Recent negative equity performances are mainly attributable to growing concerns harboured by investors around the evolution of inflation and the resulting likelihood of a slowdown in the economies.
The correction in recent weeks shows how the stock markets are also beginning to fear that the abrupt cycle of rate hikes could result in a recession albeit countering unprecedented inflation: an eventuality that the bond markets had already considered for some time, as confirmed by the inversion in the curve of 2-10yr American rates since the start of the year and which the stock markets are also beginning to watch.
These fears come after very strong numbers recorded by global stock markets since the start of the year. On the Italian market, however, it should be noted that the strong performance is mainly attributable to the overperformance of banking stocks, while the remaining stocks were left far behind. This divergence in performance is even clearer when comparing the universe of large caps with that of mid and small caps, with the former enormously outperforming the latter: since the start of the year the FTSE MiB has achieved +22.8%, compared to +5.8%, -4.5% and -3.7% of the PIR, AIM and Star indices respectively.
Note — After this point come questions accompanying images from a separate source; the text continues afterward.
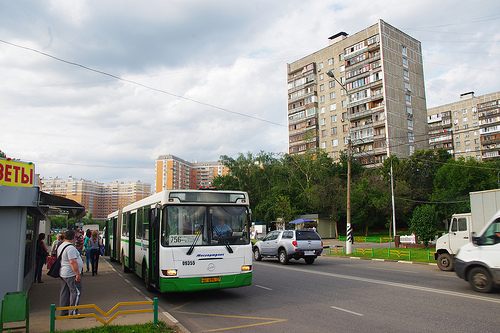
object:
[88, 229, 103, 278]
person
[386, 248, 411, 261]
fence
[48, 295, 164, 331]
fence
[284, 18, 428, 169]
building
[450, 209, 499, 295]
car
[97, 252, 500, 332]
street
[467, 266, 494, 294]
tire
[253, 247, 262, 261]
tire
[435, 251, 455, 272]
tire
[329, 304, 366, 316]
line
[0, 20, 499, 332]
city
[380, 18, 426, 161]
wall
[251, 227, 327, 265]
car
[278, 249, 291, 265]
tire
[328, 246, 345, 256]
fence section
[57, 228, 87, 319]
person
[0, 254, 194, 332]
sidewalk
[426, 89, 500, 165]
building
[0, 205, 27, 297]
wall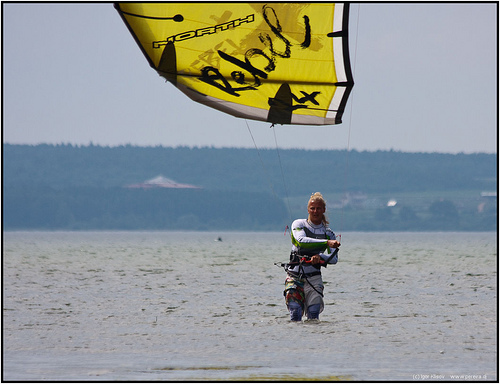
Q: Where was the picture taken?
A: It was taken at the beach.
Therefore, prospectively, the approach to be adopted from September onwards will be marked by greater prudence and caution, as we await better visibility of the strength of the economic cycle between now and the end of the year.
The upcoming months will most likely offer good opportunities to increase exposure to small and mid cap companies given the extremely discounted valuations these stocks are currently seeing: to this end, the fundamental analysis will play a crucial role in identifying the companies recently penalised by the indiscriminate compression of the multiples triggered by abrupt rate hikes on the one hand, but whose fundamentals remained solid and therefore lead us to believe that they might continue to deliver the results expected by investors.
Therefore, it will be a case of increasing exposure to the stocks expected to have an interesting performance over the next 12 months: these are quality companies with solid financial results that were able to overcome the recent inflationary pressure and supply chain upheavals thanks to the resilience of their margins and that are often market leaders within their operating niche.
Commentary by Massimo Trabattoni, Head of Italian Equity.